The big intangible about Marcus Rashford and his stated desire to leave Manchester United is exactly how he thinks it will be elsewhere.
After all, the requirements for professional football are the same everywhere. The demand to run and chase, commit and belong, work hard and be generous and selfless will follow Rashford wherever he goes.
Spain, France, Italy, Saudi Arabia, America. Football is football. From a distance it may look and feel different, with Rashford in isolation reflecting on how he cannot be considered good enough or committed enough for just about the worst United team in recent memory. But the truth is that it isn't. It's exactly the same.
So now that he's broken cover, the truth will get to Rashford soon enough. He chose an interesting way to tell journalist Henry Winter about his desire to leave his boyhood club. Back at his old primary school handing out Christmas presents to young children, Rashford chose the place where one journey began to bring news of another that was about to end. Why he did it that way, only he will know and possibly care.
The truth is that Rashford's PR has long been as clumsy as his football, but it is the football that has now led him to this point.
It certainly didn't take new United manager Ruben Amorim long to work this all out. Amorim's predecessor Erik ten Hag knew it. A large part of the regular United fan base has also known about it for a long time. Rashford is no longer the footballer he once was. He is no longer the teammate he once was. He no longer has the focus he once had.
And if he wants to turn his career around at the age of 27 and reach the heights he once reached – only at a new club – then all that will have to change. Because this is not an issue with a particular manager, teammate or environment. For example, this is not comparable to the feud with Ten Hag that led to Jadon Sancho leaving the club last season.
No, this is a train that has been coming down the track for a while. This is about a change within Rashford that has been subtle and gradual, but has become increasingly difficult to ignore.
The shortcomings that Ten Hag saw have now been recognized by two England managers – Gareth Southgate and Lee Carsley – and a new United manager. Relapse – no matter how small – in effort, attitude, sharpness and training level. These are the fundamental tools of any footballer's trade and without them you are nothing.
This is Rashford 2024. As a person he may not have changed. Who can really know? But as an athlete he has that and that is what will most likely see him leave Old Trafford next month, perhaps initially on loan.
His lawyers will tell us that someone else will get lucky with him. That United's loss will be someone else's gain. That has yet to be proven.
The truth is that Rashford now has everything to prove. Past performance counts for nothing. It is not at all a given that he will find himself in a new environment and return to the levels he once reached.
Not all football players are meant to last the distance. Some burn brightly from a young age and then fade away. Rashford could well be one of them. It happens sometimes and if it happens here, then one day we will look back and see him as he was years before: a young striker with a smile on your face who set his own football club on fire and then took on the task to fight. and win much bigger battles off the field.

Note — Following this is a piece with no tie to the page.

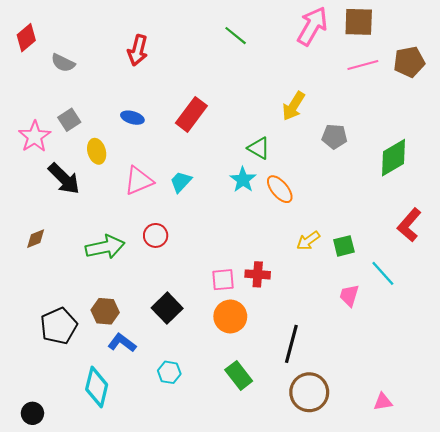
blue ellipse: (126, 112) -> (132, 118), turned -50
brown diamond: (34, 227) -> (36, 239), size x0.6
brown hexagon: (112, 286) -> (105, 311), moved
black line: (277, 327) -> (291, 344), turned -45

Nearly nine years on from that remarkable debut as a teenager in the Europa League against Midtjylland, Rashford undoubtedly needs a break from United as much as they need his.
Rashford told Winter at Button Lane Primary School that he will always be a United fan at heart and will make sure he doesn't get into trouble when he goes on the road.
But a small but relevant detail at the start of another big week for Amorim and United is that, while Rashford's words went around the world and back again just after tea time last night, he had not thought about introducing anyone to the club tell him he was about to say them.